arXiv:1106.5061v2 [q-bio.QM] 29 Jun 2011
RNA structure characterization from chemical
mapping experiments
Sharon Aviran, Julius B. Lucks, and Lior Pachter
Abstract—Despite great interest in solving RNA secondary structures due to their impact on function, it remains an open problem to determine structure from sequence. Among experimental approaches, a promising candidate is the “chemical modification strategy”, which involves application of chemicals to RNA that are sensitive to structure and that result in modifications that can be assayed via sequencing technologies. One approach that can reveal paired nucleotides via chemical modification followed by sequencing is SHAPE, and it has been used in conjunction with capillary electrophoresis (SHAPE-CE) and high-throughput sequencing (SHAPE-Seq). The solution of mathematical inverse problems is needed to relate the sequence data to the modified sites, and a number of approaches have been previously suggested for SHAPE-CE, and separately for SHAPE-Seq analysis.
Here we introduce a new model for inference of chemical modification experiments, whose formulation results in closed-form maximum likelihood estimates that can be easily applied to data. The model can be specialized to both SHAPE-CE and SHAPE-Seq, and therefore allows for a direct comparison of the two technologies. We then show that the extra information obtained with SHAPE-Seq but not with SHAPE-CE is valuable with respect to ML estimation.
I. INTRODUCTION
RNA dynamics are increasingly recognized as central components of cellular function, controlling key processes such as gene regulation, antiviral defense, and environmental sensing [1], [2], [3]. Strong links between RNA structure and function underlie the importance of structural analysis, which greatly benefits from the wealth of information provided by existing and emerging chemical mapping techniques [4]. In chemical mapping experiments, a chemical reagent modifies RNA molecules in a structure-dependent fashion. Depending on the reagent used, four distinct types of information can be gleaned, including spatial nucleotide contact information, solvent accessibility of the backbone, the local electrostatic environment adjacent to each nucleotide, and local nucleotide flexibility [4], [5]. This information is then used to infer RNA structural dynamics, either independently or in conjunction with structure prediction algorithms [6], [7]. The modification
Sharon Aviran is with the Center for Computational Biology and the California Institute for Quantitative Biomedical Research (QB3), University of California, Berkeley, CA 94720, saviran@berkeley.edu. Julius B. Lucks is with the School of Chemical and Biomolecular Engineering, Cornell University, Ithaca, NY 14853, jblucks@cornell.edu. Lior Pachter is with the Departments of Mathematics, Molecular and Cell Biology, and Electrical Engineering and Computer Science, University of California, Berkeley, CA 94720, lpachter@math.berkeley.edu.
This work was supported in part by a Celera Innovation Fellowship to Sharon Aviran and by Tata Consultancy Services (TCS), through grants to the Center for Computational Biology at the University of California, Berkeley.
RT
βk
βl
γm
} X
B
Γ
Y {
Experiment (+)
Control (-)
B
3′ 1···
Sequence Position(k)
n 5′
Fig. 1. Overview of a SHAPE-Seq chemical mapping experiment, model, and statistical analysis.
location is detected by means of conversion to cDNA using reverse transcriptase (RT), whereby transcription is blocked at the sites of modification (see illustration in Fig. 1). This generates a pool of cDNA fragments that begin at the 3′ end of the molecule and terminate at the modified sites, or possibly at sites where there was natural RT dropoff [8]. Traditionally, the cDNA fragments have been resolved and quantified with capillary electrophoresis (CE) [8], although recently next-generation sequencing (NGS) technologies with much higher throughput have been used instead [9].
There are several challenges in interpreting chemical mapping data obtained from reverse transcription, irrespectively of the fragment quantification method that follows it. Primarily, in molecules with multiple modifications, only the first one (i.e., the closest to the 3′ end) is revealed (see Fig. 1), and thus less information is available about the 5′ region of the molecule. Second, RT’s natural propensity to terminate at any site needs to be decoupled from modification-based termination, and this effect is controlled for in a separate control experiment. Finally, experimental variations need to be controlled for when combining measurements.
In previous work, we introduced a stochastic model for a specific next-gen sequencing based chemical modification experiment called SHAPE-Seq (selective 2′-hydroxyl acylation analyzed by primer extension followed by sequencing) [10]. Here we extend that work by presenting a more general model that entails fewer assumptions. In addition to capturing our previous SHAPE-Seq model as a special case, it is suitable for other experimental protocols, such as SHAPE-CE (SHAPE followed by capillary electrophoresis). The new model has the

Task -> Of the lines above, output exactly those from the line bearing "This work was" through the line bearing "location is detected", inclusive.

Exercise answer ->
This work was supported in part by a Celera Innovation Fellowship to Sharon Aviran and by Tata Consultancy Services (TCS), through grants to the Center for Computational Biology at the University of California, Berkeley.
RT
βk
βl
γm
} X
B
Γ
Y {
Experiment (+)
Control (-)
B
3′ 1···
Sequence Position(k)
n 5′
Fig. 1. Overview of a SHAPE-Seq chemical mapping experiment, model, and statistical analysis.
location is detected by means of conversion to cDNA using reverse transcriptase (RT), whereby transcription is blocked at the sites of modification (see illustration in Fig. 1). This generates a pool of cDNA fragments that begin at the 3′ end of the molecule and terminate at the modified sites, or possibly at sites where there was natural RT dropoff [8]. Traditionally, the cDNA fragments have been resolved and quantified with capillary electrophoresis (CE) [8], although recently next-generation sequencing (NGS) technologies with much higher throughput have been used instead [9].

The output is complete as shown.